Nouvelle forme de grève très silencieuse des enseignants

« Nous ne voulons pas être des « chairs à canon ». Nous voulons aussi voir nos enfants grandir. Retenons que si vos valeurs ne sont pas reconnues dans votre pays, vous ne pourrez qu’aller vous chercher ailleurs. Et ce n’est qu’une réaction normale, pour quelqu’un qui a encore tous ses sens, pour ne pas dire ʺun bagage intellectuel considérableʺ. Sans être le  porte-parole des personnels enseignants, mais étant de ce corps, c’est donc ce qui explique ces cas d’abandon de poste, de non-prise de service, de non-reprise de service, d’absence », a-t-elle ajouté.

« Ma fille, élève en classe de CE1 dans une école publique de Douala, me dit, de temps en temps, que la maîtresse leur a partagé le pistache pour casser, ou encore, elle leur demande de dormir, pendant qu’elle tricote. Parfois, elle les laisse jouer jusqu’à la fin de l’heure. Et lorsqu’on sonne, elle leur demande d’arranger leurs sacs. Je vois en ce que ma fille me raconte une nouvelle forme de grève très silencieuse, insoupçonnable, mais d’une violence qui ne dit pas son nom. Laquelle consiste à aller à son lieu de travail, mais ne rien faire », indique un parent.

Quand l’école perd son utilité

« Comment peut-on transmettre des connaissances ou se donner à fond, lorsqu’on n’a pas la paix du cœur ? Ne dit-on pas que « ventre affamé n’a point d’oreilles ? ». Si les conditions de travail de l’enseignant ne sont pas bonnes, alors, ne nous attendons à rien de bon de nos enfants ! Certains pourront même avoir des diplômes, mais le niveau n’y sera pas. Et la nature ayant horreur du vide, les enfants ne peuvent que développer ce que nous décrions de nos jours (vente et consommation de drogue, jeux de hasard, de cartes, agression des enseignants, bagarres entre élèves,…). L’école perd ainsi son utilité !», a-t-elle ajouté.

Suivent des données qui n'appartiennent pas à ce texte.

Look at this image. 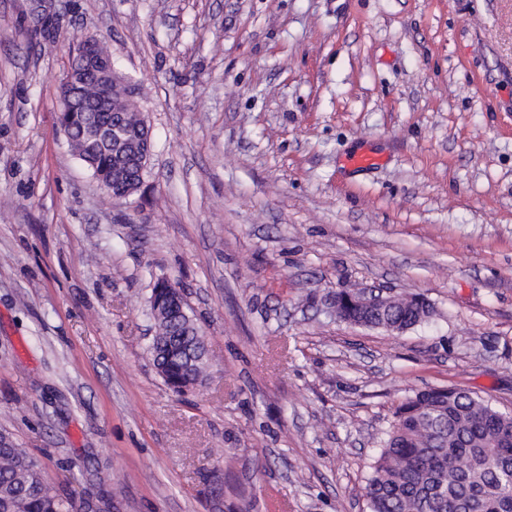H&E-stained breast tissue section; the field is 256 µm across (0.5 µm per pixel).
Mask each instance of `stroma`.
I'll use <instances>...</instances> for the list:
<instances>
[{
  "label": "stroma",
  "mask_w": 512,
  "mask_h": 512,
  "mask_svg": "<svg viewBox=\"0 0 512 512\" xmlns=\"http://www.w3.org/2000/svg\"><path fill=\"white\" fill-rule=\"evenodd\" d=\"M84 35L140 87L127 203L56 123ZM161 278L208 348L182 394L150 350ZM372 289L432 314L328 307ZM432 388L512 413V0H0V431L56 486L370 512L394 412ZM390 322L393 326L399 321H412V325L419 323L424 317L431 313L430 306L427 303L421 305L416 302V296H409L392 301L389 305Z\"/></svg>",
  "instance_id": "35a3bbf8"
}]
</instances>
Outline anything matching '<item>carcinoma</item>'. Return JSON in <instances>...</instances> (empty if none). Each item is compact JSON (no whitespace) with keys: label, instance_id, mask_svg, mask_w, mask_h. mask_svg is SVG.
Segmentation results:
<instances>
[{"label":"carcinoma","instance_id":"carcinoma-1","mask_svg":"<svg viewBox=\"0 0 512 512\" xmlns=\"http://www.w3.org/2000/svg\"><path fill=\"white\" fill-rule=\"evenodd\" d=\"M71 100L86 124L72 150L93 162L92 175L112 179L122 160L93 131L95 117L112 110V100L99 99L90 84L75 86ZM115 101L123 108L117 120L137 122L133 99L119 91ZM430 313L414 296L389 305L393 325H415ZM455 458L465 459L466 467H456ZM365 496L371 512H512V417L457 389L416 394L397 408ZM0 512H81V503L61 494L27 450L1 432Z\"/></svg>","mask_w":512,"mask_h":512}]
</instances>
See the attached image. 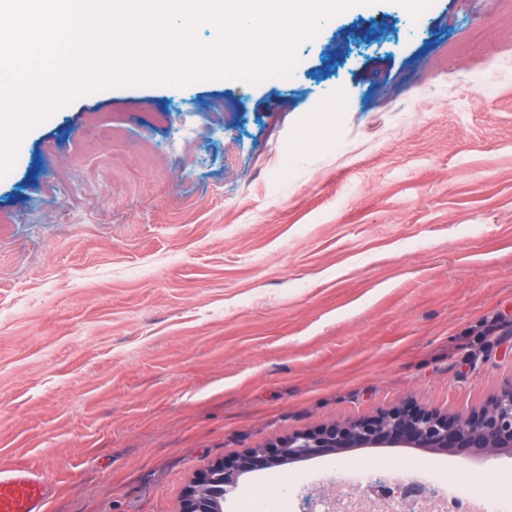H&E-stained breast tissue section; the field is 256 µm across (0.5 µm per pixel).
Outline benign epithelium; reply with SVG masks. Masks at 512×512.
Returning a JSON list of instances; mask_svg holds the SVG:
<instances>
[{
	"mask_svg": "<svg viewBox=\"0 0 512 512\" xmlns=\"http://www.w3.org/2000/svg\"><path fill=\"white\" fill-rule=\"evenodd\" d=\"M353 448H422L461 455L512 456V380L479 411L393 408L376 416L332 423L316 430L292 433L245 454L220 459L197 472L186 485L178 512H224V496L234 491L240 476L254 468L270 469L301 459L340 456ZM424 496L417 490L393 489L376 482L364 497L387 510L409 506L407 498ZM349 495L309 496L306 509L319 505L343 508Z\"/></svg>",
	"mask_w": 512,
	"mask_h": 512,
	"instance_id": "obj_1",
	"label": "benign epithelium"
}]
</instances>
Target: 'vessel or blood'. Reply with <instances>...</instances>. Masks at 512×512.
Wrapping results in <instances>:
<instances>
[{"mask_svg": "<svg viewBox=\"0 0 512 512\" xmlns=\"http://www.w3.org/2000/svg\"><path fill=\"white\" fill-rule=\"evenodd\" d=\"M51 480L34 466L0 467V512H46Z\"/></svg>", "mask_w": 512, "mask_h": 512, "instance_id": "b4317fda", "label": "vessel or blood"}]
</instances>
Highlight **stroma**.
Here are the masks:
<instances>
[{
    "mask_svg": "<svg viewBox=\"0 0 512 512\" xmlns=\"http://www.w3.org/2000/svg\"><path fill=\"white\" fill-rule=\"evenodd\" d=\"M507 9L363 0L291 77L95 90L26 133L0 178V466L44 470L47 512H178L196 471L290 433L480 409L512 380ZM450 464L512 495V457L360 448L244 474L224 512Z\"/></svg>",
    "mask_w": 512,
    "mask_h": 512,
    "instance_id": "obj_1",
    "label": "stroma"
}]
</instances>
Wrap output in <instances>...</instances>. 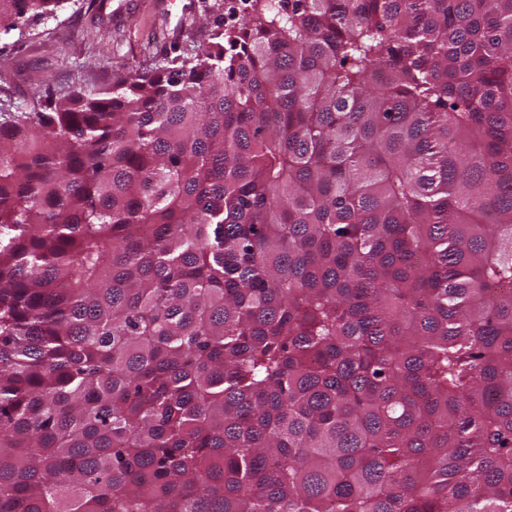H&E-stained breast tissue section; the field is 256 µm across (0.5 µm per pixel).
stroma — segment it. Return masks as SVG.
<instances>
[{
  "label": "stroma",
  "mask_w": 512,
  "mask_h": 512,
  "mask_svg": "<svg viewBox=\"0 0 512 512\" xmlns=\"http://www.w3.org/2000/svg\"><path fill=\"white\" fill-rule=\"evenodd\" d=\"M254 0H65L55 15L0 33V108L21 111L45 89L108 88L121 76L196 53Z\"/></svg>",
  "instance_id": "stroma-1"
}]
</instances>
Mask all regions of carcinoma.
<instances>
[{"mask_svg":"<svg viewBox=\"0 0 512 512\" xmlns=\"http://www.w3.org/2000/svg\"><path fill=\"white\" fill-rule=\"evenodd\" d=\"M6 125L0 512H512V0H255Z\"/></svg>","mask_w":512,"mask_h":512,"instance_id":"1","label":"carcinoma"}]
</instances>
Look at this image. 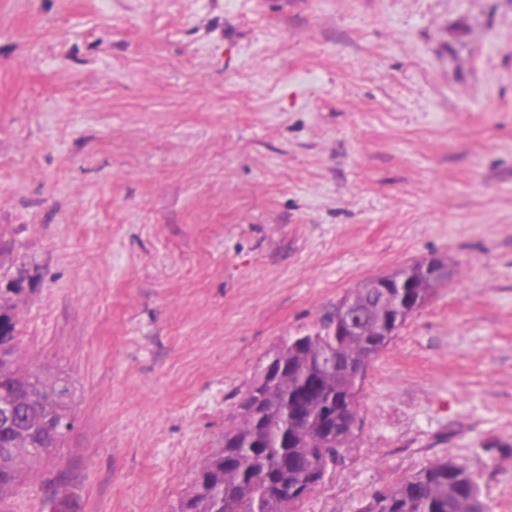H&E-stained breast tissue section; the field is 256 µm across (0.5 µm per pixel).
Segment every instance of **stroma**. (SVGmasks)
Segmentation results:
<instances>
[{
	"instance_id": "35a3bbf8",
	"label": "stroma",
	"mask_w": 512,
	"mask_h": 512,
	"mask_svg": "<svg viewBox=\"0 0 512 512\" xmlns=\"http://www.w3.org/2000/svg\"><path fill=\"white\" fill-rule=\"evenodd\" d=\"M425 258L297 512L448 458L512 512V0H0V276L75 416L0 512H170L274 351Z\"/></svg>"
}]
</instances>
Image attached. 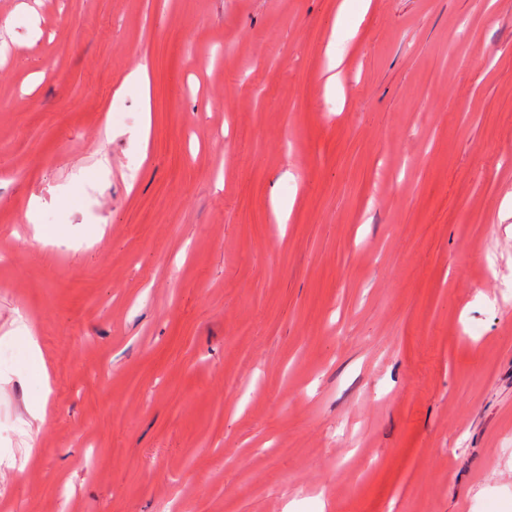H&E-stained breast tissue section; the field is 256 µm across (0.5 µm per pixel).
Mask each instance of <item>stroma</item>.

Selon le patriarche Roger Djim, « Personne ne peut voir la mort venir et rester sur place ». « Aucun poisson ne peut nager dans de l’eau chaude ». Pourquoi ne pas régler le problème des enseignants une fois pour toute ? Pourquoi toujours promettre et ne jamais réaliser ? Qui qu’on soit dans la vie, tous, nous passons dans le moule de ces « Seigneurs de la craie » C’est comme cela que j’explique l’expatriation des personnels enseignants camerounais. Et c’est le pays qui perd des « têtes bien pleines et très bien faites ». Mais là où le bât blesse, c’est que même étant hors du pays, ces enseignants, même ceux qui sont tous les jours à leur poste, mais ne font rien, passent à chaque fin du mois à la caisse. Alors, posez-vous cette question, « avec la complicité de qui ? ».

« Alors, pour ma part, ces menaces qu’on brandit face aux enseignants, ne servent à rien ! Par contre, elles sont considérées comme du ʺcarburant versé sur le feuʺ », a-t-il conclu.